WHAT YOU NEED TO DO:
How many lines in the listing below hold the word "pinky"? Answer with the number only.

RECORDS SHOWN:
──────

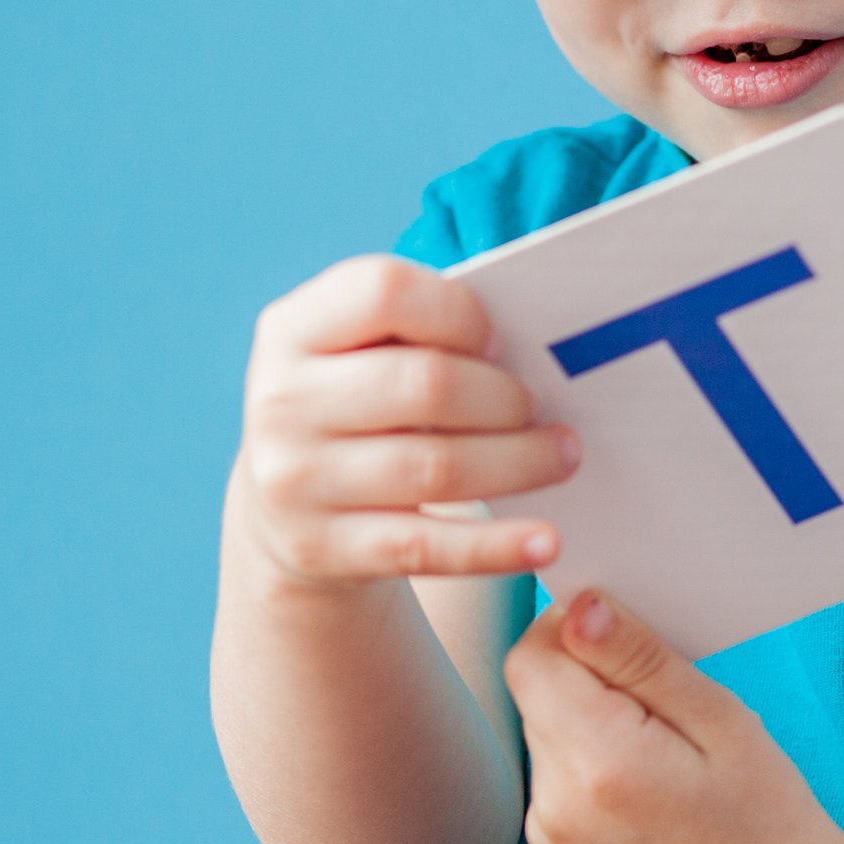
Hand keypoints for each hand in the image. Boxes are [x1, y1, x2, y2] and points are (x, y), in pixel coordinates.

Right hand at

──────

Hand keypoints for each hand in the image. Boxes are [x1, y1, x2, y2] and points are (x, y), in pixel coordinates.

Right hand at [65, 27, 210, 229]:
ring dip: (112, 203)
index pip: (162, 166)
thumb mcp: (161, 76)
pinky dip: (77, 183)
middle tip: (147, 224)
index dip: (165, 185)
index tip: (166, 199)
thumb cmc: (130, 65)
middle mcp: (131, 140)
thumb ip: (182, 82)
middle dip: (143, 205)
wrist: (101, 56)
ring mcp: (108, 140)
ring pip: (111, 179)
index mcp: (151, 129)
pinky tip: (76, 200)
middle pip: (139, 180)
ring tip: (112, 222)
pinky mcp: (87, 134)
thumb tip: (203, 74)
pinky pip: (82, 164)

──────

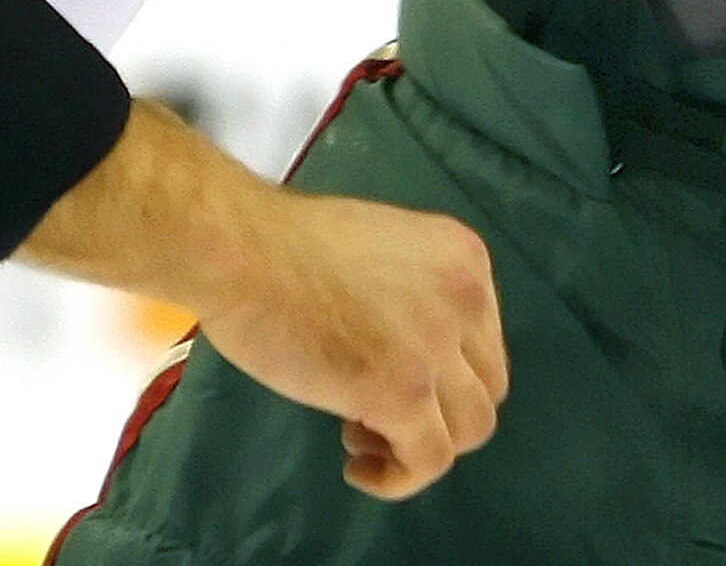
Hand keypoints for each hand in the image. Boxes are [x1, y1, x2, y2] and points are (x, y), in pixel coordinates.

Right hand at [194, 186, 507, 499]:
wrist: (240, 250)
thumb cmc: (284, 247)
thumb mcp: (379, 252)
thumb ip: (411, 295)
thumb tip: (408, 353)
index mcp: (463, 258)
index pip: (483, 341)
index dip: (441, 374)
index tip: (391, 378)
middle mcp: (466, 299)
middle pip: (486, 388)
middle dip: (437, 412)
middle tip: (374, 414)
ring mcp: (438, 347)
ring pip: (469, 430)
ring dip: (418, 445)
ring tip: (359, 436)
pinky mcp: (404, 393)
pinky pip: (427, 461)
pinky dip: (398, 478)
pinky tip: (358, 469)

──────

TASK OUTPUT:
8